Luckily, the focus on integrity meant the band members were able to rebuild their relationships after being apart for over a decade. “I mean, that energy. We hadn’t really seen each other much in 13 years, we had enough things to work out amongst ourselves. So to be able to do that in a safe kind of area was really…” He trails off, his eyes searching the gray street outside before he breaks into a grin. “I personally can’t see us not doing anymore shows again, I just don’t see it. There’s no point in not to do it. Why quit now? I think it’s just this tour…we did this tour and that’s what we decided to do. And we did it. We accomplished this goal, it worked out for all of us, and then we look at each other and say, ‘hey what do you want to do now?’ And I think that’s how it’s got to be.”
“Well, nothing has to be the end,” I point out. “It can be a hiatus or an evolution. It makes sense to have a ‘reunion’ tour when that’s what it is.”

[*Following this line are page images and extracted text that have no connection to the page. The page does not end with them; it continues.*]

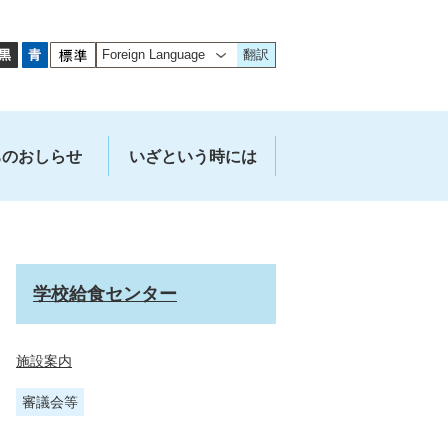
翻訳
ちのおしらせ
いざという時には
学校給食センター
施設案内
審議会等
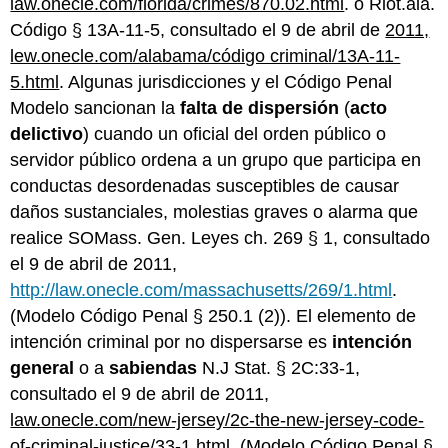
law.onecle.com/florida/crimes/870.02.html
. o Riot.ala.
Ejemplo
Código § 13A-11-5, consultado el 9 de abril de
2011,
de
lew.onecle.com/alabama/código criminal/13A-11-
definiciones
5.html
. Algunas jurisdicciones y el Código Penal
de
pandillas
Modelo sancionan la
falta de dispersión
(
acto
criminales
delictivo
) cuando un oficial del orden público o
Actividad
servidor público ordena a un grupo que participa en
de
conductas desordenadas susceptibles de causar
pandillas
criminales
daños sustanciales, molestias graves o alarma que
Ejemplo
realice SOMass. Gen. Leyes ch. 269 § 1, consultado
de
el 9 de abril de 2011,
actividad
de
http://law.onecle.com/massachusetts/269/1.html
.
pandillas
(Modelo Código Penal § 250.1 (2)). El elemento de
criminales
intención criminal por no dispersarse es
intención
Respuestas
general
o a
sabiendas
N.J Stat. § 2C:33-1,
civiles
a
consultado el 9 de abril de 2011,
la
law.onecle.com/new-jersey/2c-the-new-jersey-code-
actividad
of-criminal-justice/33-1.html
. (Modelo Código Penal §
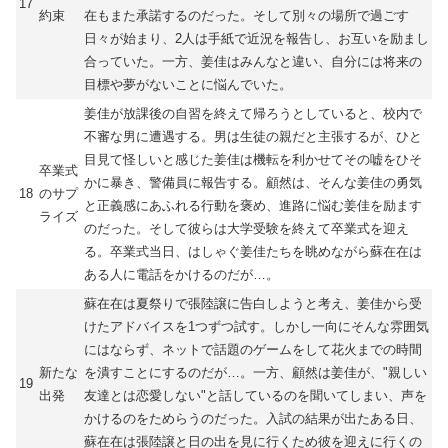
17
約束
在もまた承諾するのだった。そして別々の場所で過ごす
日々が始まり、2人は手紙で近況を報告し、お互いを励まし
合っていた。一方、姜佳はみんなと違い、自分には将来の
目標や夢がないことに悩んでいた。
姜佳が放課後の自習を終えて帰ろうとしていると、校内で
不審な男に遭遇する。男は生徒の親だと主張するが、ひと
目見て怪しいと感じた姜佳は機転を利かせてその嘘をひそ
卒業式
かに暴き、警備員に報告する。顧然は、そんな姜佳の勇気
18
のサプ
と正義感にあふれる行動を褒め、進路に悩む姜佳を励ます
ライズ
のだった。そして彼らは大学受験を終えて卒業式を迎え
る。卒業式当日、はしゃぐ姜佳たちを眺めながら蘇在在は
ある人に電話をかけるのだが…。
蘇在在は夏祭りで張陸譲に告白しようと考え、姜佳から受
けたアドバイスを1つずつ試す。しかし一向にそんな雰囲気
にはならず、ネットで話題のゲームをして花火までの時間
新たな
を潰すことにするのだが…。一方、顧然は姜佳が、"親しい
19
出発
友達とは恋愛しない"と話しているのを聞いてしまい、声を
かけるのをためらうのだった。入試の結果が出たある日、
蘇在在は張陸譲と日の出を見に行くため彼を迎えに行くの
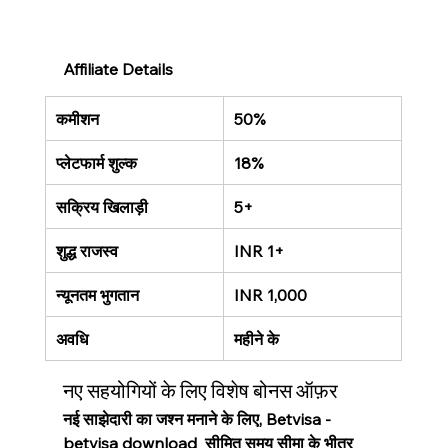
Affiliate Details
कमीशन
50%
प्लेटफार्म शुल्क
18%
सक्रिय खिलाड़ी
5+
शुद्ध राजस्व
INR 1+
न्यूनतम भुगतान
INR 1,000
अवधि
महीने के
नए सहयोगियों के लिए विशेष बोनस ऑफ़र
नई साझेदारी का जश्न मनाने के लिए, Betvisa - 
betvisa download  सीमित समय सीमा के भीतर 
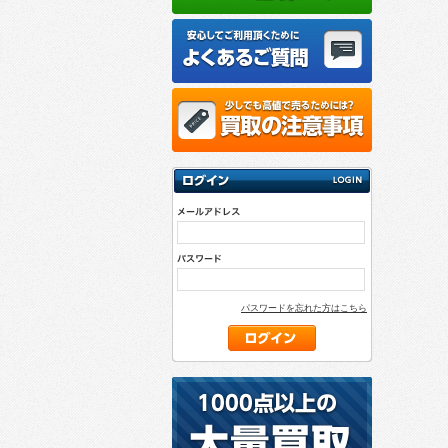
パスワードを忘れた方はこちら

He nods carefully, “When that’s what it was… exactly. Exactly. And everything goes in steps. I hate 99% of reunion bands, I hate it. I didn’t want to be part of it. I was probably the guy who dragged his feet the most in doing this, and I’ve got to say it exceeded my expectations 100%. It was much better than my best case scenario, and my worst case didn’t even come into play.”
Regardless of whether this reunion tour is the end of the band or not, there is no doubt that there are a lot of preparations to make for their remaining two shows in LA and the finale in Santiago. Though Gould notes that in the end they will just try and do their best for those shows, he does hope to do many new things, including adding some new songs to the setlist. Up for contention are Angel Dust favorites “Crack Hitler” and “A Small Victory”, with the latter being one of the more elusive songs to play live.
“‘A Small Victory’ can be very difficult. Just to get the pace right to where it feels natural. It’s an odd tempo… it’s a real burden and becomes a rock to carry. But when it’s right at the right time, it’s good. We work on it at rehearsals a lot even though we don’t play it live. When it feels like the right time, we’ll go ahead and do it, boom, spontaneously.”
As for songs by other bands, currently Gould is influenced by a wide range of music.
“I look for things that give me a little authenticity. I’m a little less judgmental now. It used to be this kind of music had to be heavy, it had to have this, it had to have its compartments. I’m actually going for more popular things if I feel like it is authentic. I’m a little more open as far as what I am willing to accept, but it’s a little harder to find what I am looking for, if that makes any sense.”
In the last couple of years, Gould says he’s been listening almost exclusively to Balkan music. The odd rhythms and energies from Serbian, Macedonian, and Bosnian bands has musically been a “whole new way of thinking” for him. It makes sense then that his record label, Koolarrow, more or less specializes in producing a variety of eclectic and exotic acts from all around the world.
“What I really want to try and emphasize is these bands and where they are coming from and the context – it’s not going to be one kind of music,” he says. “It’s easier to sell music when it all fits together musically, but this isn’t that at all, it’s kind of all over the place. But where these guys are coming from and their context is totally for real. And the deeper you want to dig, the more interesting it is. So here is a starting point, and it’s a good story. All these bands, no matter how different they are, they all end up liking each other because they are all doing the same thing. So, I see it is as a kind of community that I like to be part of, and now that I am starting to do music, I can fit into that as well. I’m starting to see how interesting it is, because there is a lot of cross-pollination potential. I am totally stoked to be putting them out.”